- _所给摘录_
####

基于SpringBoot+Vue2的大数据职业能力分析平台_vue2数据分析系统页面-CSDN博客

本文链接：https://blog.csdn.net/Sophia2021XJTU/article/details/137981675

基于SpringBoot+Vue2的大数据职业能力分析平台

这是我们实习期间小组完成的小项目。前端和后端分开上传在两个github中。

前端部分链接：GitHub - Seeking-L/CareerCraftHub-Vue2: CareerCraftHub，2023-2024冬季小学期，小组项目的前端页面部分（Vue2）

后端部分链接：Seeking-L/CareerCraftHub-Server: CareerCraftHub，2023-2024冬季小学期，小组项目的Server部分（Java：SpringBoot+MyBatis、少量Python） (github.com)

记得点Star!!!

我们项目大致可以分成三个部分：

python部分
前端Vue2
后端SpringBoot + MyBatis + MySQL

项目开发时我们经验不足，平时学校比较注重理论，所以我们的项目有很多不足之处。

我们的python部分是用Java来调用的，并没有做到实时分析。

我们前端的大数据展示部分其实很多都是抄了CSDN上其他博主的代码。

表面上说是大数据其实数据大概只有几千。。

代码中有一些小bug，因为时间关系没有来得及修复。但是能跑ε=ε=ε=(_￣▽￣)

我在项目中负责主要的后端开发和一小部分python爬虫o(￣▽￣)ブ

一、模块介绍

1.1 注册模块

输入用户名、密码、手机号，点击获取验证码，输入验证码完成注册。

1.2 登录模块

输入已注册的手机号和密码，即可登录。

1.3 首页

欢迎语、简介。（其实是GPT生成的）

1.4 论坛模块

实现分类搜索、帖子展示、关键词检索、发布新帖子、翻页功能。

1.5 统计模块

分析并展示部分省最低工资与最高工资对比图、各类学习视频收藏数量统计图、各省各行业职位数量大地图、个人简历评分、学习视频2022-2023数量统计图、平均月薪前10行业柱状图薪资范围与行业关系图、学习资料标题词云图。
统计1
统计2

1.6 工作模块

实现不同行业工作分类展示、求职页面跳转、关键词检索。
在这里插入图片描述

1.7 学习资料模块

在这里插入图片描述
记得点Star!!!
学习资料

1.8 简历解析模块

利用大模型对用户简历进行分析，提供用户简历评价、学习建议、职业规划建议。

（其实是调用文心一言）
简历解析

1.9 用户主页模块

提供个人简历修改、导出个人简历pdf文件、发帖记录功能。
在这里插入图片描述

记得点Star!!!

在这里插入图片描述

二、Python部分

用Python的代码有：

爬虫
调用文心一言
生成pdf简历

记得点Star!!!

2.1 爬虫

下面是岗位内容的爬取部分代码：

# Selenium模块是一个自动化测试工具，能够驱动浏览器模拟人的操作，如单击、键盘输入等。

####

- _提取条目_
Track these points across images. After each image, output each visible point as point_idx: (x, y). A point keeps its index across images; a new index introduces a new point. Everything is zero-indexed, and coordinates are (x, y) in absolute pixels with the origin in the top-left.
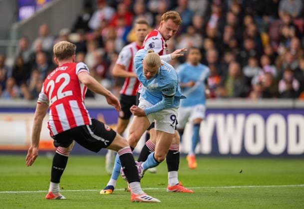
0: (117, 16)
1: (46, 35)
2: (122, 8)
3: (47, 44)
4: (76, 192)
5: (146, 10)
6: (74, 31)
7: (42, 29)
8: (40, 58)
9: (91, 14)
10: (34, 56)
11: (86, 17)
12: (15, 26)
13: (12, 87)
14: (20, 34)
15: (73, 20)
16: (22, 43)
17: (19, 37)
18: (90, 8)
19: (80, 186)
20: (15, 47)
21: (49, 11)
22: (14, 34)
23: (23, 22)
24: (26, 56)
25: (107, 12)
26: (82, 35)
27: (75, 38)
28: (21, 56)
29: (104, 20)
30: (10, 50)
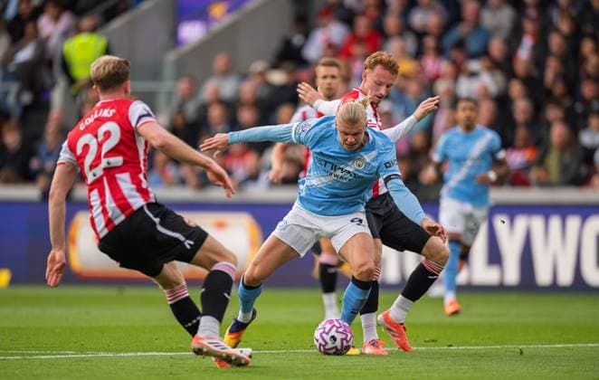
0: (354, 38)
1: (227, 72)
2: (362, 25)
3: (228, 88)
4: (278, 354)
5: (406, 28)
6: (275, 66)
7: (220, 62)
8: (216, 113)
9: (307, 35)
10: (204, 109)
11: (297, 40)
12: (171, 57)
13: (164, 166)
14: (181, 71)
15: (275, 45)
16: (183, 86)
17: (179, 76)
18: (305, 24)
19: (285, 343)
20: (170, 94)
21: (231, 29)
22: (168, 71)
23: (185, 48)
24: (191, 110)
25: (335, 32)
26: (290, 72)
27: (278, 77)
28: (181, 110)
29: (330, 46)
30: (162, 99)
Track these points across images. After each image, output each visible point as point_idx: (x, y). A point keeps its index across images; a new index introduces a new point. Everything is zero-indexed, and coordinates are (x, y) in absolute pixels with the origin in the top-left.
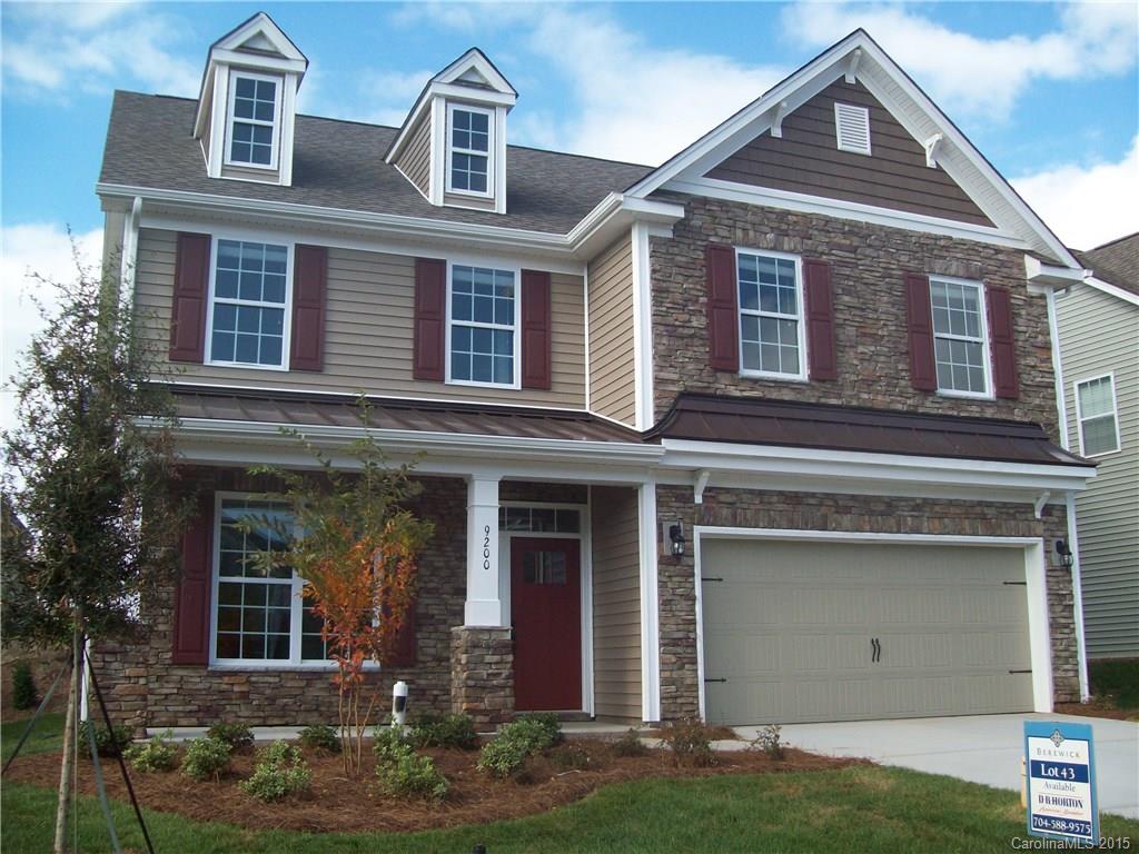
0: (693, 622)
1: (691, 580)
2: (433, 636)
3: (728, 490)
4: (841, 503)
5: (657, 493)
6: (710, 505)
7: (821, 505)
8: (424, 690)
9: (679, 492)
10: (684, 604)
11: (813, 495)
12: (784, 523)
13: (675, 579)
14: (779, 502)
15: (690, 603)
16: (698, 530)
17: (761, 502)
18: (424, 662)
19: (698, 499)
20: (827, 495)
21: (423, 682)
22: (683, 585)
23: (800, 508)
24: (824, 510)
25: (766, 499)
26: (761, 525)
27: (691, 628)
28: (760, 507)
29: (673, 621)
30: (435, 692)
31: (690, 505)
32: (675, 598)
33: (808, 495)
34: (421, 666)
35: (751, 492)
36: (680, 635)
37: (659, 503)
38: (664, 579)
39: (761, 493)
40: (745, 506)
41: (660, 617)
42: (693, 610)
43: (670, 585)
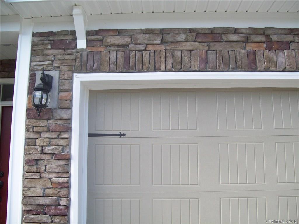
0: (67, 186)
1: (65, 135)
3: (119, 32)
4: (274, 38)
5: (33, 42)
6: (95, 49)
7: (247, 40)
9: (56, 38)
10: (55, 165)
11: (236, 31)
12: (195, 64)
13: (45, 135)
14: (187, 40)
15: (62, 163)
16: (79, 78)
17: (162, 42)
19: (81, 44)
20: (255, 31)
22: (54, 142)
23: (218, 47)
24: (250, 47)
25: (169, 38)
26: (163, 67)
27: (63, 192)
28: (163, 47)
29: (40, 184)
31: (69, 51)
32: (44, 157)
33: (227, 31)
35: (151, 31)
36: (47, 201)
37: (34, 52)
38: (32, 136)
39: (163, 32)
40: (142, 47)
41: (24, 179)
42: (68, 172)
43: (38, 142)
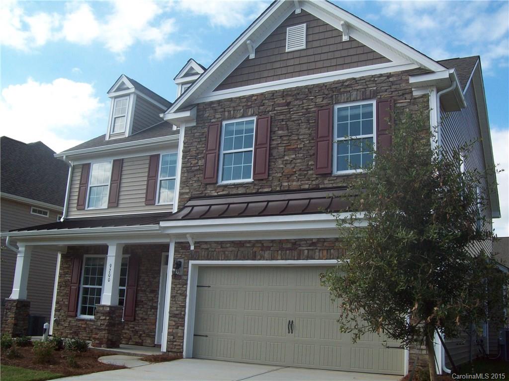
0: (185, 307)
1: (185, 286)
2: (142, 309)
3: (206, 243)
4: (265, 245)
5: (175, 246)
6: (197, 250)
7: (253, 246)
8: (137, 332)
9: (183, 245)
10: (181, 298)
11: (249, 242)
12: (232, 257)
13: (178, 286)
14: (230, 247)
15: (183, 297)
16: (191, 262)
17: (221, 247)
18: (138, 320)
19: (192, 248)
20: (257, 241)
21: (137, 328)
22: (181, 289)
23: (242, 249)
24: (255, 249)
25: (224, 245)
26: (220, 259)
27: (183, 309)
28: (221, 250)
29: (175, 305)
30: (141, 333)
31: (188, 251)
32: (177, 295)
33: (246, 242)
34: (137, 321)
35: (217, 242)
36: (177, 312)
37: (175, 251)
38: (174, 286)
39: (222, 243)
40: (213, 250)
41: (170, 303)
42: (185, 301)
43: (176, 289)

####

- _待办任务_
请照录上方介绍大数据职业能力分析平台的博文，从“实现分类搜索、帖子展示、关键词检索、发布新帖子、翻页功能。”开始，一直到“实现不同行业工作分类展示、求职页面跳转、关键词检索。”为止，末尾这几个字也要包括在内。

- _本题答案_
实现分类搜索、帖子展示、关键词检索、发布新帖子、翻页功能。

1.5 统计模块

分析并展示部分省最低工资与最高工资对比图、各类学习视频收藏数量统计图、各省各行业职位数量大地图、个人简历评分、学习视频2022-2023数量统计图、平均月薪前10行业柱状图薪资范围与行业关系图、学习资料标题词云图。
统计1
统计2

1.6 工作模块

实现不同行业工作分类展示、求职页面跳转、关键词检索。